Les tardigrades sont des animaux microscopiques, aussi appelés oursons d’eau, qui vivent dans la mer, en eau douce ou dans les mousses. Ils présentent une résistance exceptionnelle à la sécheresse. Par quel mécanisme biologique ? C'est ce qu'ont cherché à comprendre des chercheurs de l’université de Caroline du Nord. Ils ont publié leurs résultats dans Molecular Cell du 16 mars 2017. 
C’est souvent la présence d’un sucre appelé tréhalose qui permet à un organisme vivant de survivre au desséchement. C’est par exemple le cas pour les artémies, petits crustacés qui vivent dans les lacs salés. Mais on ne trouve que peu ou pas de tréhalose chez les tardigrades. Un autre mécanisme leur confère donc cette capacité. 

Protéines désordonnées mais efficaces 
Lors de sa dessiccation, c’est-à-dire de son assèchement, le tardigrade rétracte ses pattes pour former une petite boule compacte et rétrécie. Il résiste ainsi à l’absence d’eau et recouvre sa forme initiale une fois l’humidité revenue. Durant ce processus, les chercheurs ont identifié les gènes activés et ont découvert le rôle essentiel des protéines dites « intrinsèquement désordonnées », IDP (Intrinsically Disordered Protein) dans l’abréviation en anglais.
Ce type de protéine, qui doit son nom à sa structure mouvante, est banale dans le règne animal, y compris chez l’Homme. Chez les tardigrades, les IDP sont à l'origine, lorsque l'eau se raréfie, de la constitution d'une carapace protectrice des cellules, une bulle de verre très efficace. Les chercheurs font l'hypothèse que «  la vitrification protège les macromolécules sensibles au dessèchement en les emprisonnant dans les pores d'une matrice amorphe qui prévient leur dénaturation, leur agrégation, leur fusion et leur fragmentation » . Dans un deuxième temps, les chercheurs ont désactivé ces gènes, entraînant la mort des tardigrades après dessèchement. 
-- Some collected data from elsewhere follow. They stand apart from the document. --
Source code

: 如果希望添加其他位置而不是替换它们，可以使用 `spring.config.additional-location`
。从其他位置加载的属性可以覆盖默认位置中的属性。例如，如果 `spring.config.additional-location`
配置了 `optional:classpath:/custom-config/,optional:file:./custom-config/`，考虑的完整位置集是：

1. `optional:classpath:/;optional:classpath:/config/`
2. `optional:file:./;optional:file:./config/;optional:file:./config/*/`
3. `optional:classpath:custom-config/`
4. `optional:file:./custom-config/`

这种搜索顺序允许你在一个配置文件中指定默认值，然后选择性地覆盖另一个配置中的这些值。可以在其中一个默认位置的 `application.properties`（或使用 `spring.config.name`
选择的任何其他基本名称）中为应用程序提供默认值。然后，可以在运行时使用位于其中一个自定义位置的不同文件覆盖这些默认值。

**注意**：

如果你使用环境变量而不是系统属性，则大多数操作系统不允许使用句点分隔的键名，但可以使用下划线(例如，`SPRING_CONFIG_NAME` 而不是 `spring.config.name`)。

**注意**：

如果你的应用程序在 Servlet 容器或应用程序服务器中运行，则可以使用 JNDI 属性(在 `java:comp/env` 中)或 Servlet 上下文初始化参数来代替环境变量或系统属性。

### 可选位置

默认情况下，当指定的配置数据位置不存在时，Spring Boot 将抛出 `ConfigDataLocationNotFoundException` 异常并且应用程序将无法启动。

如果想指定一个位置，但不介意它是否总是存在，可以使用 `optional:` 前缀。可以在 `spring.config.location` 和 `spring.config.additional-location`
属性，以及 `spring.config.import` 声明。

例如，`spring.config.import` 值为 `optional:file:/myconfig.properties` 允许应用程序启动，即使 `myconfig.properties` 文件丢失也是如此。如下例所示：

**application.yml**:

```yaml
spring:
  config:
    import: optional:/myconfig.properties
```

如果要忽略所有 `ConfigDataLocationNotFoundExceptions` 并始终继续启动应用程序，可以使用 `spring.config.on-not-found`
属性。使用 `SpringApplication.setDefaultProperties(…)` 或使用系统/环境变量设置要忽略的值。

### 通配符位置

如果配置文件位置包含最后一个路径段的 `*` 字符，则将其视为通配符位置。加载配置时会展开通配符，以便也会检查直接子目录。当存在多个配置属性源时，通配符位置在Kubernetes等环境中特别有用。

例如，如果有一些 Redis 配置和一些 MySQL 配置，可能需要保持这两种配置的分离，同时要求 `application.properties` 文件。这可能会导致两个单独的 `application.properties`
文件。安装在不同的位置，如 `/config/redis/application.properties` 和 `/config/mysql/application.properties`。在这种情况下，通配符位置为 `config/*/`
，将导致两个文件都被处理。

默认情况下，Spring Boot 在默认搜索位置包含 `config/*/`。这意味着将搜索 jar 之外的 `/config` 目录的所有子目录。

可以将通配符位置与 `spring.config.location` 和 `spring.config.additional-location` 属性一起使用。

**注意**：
Un tel mécanisme pourrait-il bénéficier à d'autres organismes ? Sans doute : les chercheurs ont en effet implanté les gènes des IDP propres aux tardigrades chez des bactéries et des levures et constaté qu'elles faisaient alors preuve d'une résistance accrue à la sécheresse. À l’avenir, concluent-ils, ce travail « montre que les protéines, et en particulier les IDP, pourraient protéger le matériel biologique grâce au processus de vitrification ». Plus précisément, espèrent-ils, ce mécanisme pourrait être appliqué à la conception de cultures plus robustes ou la stabilisation de produits pharmaceutiques sensibles, comme les vaccins.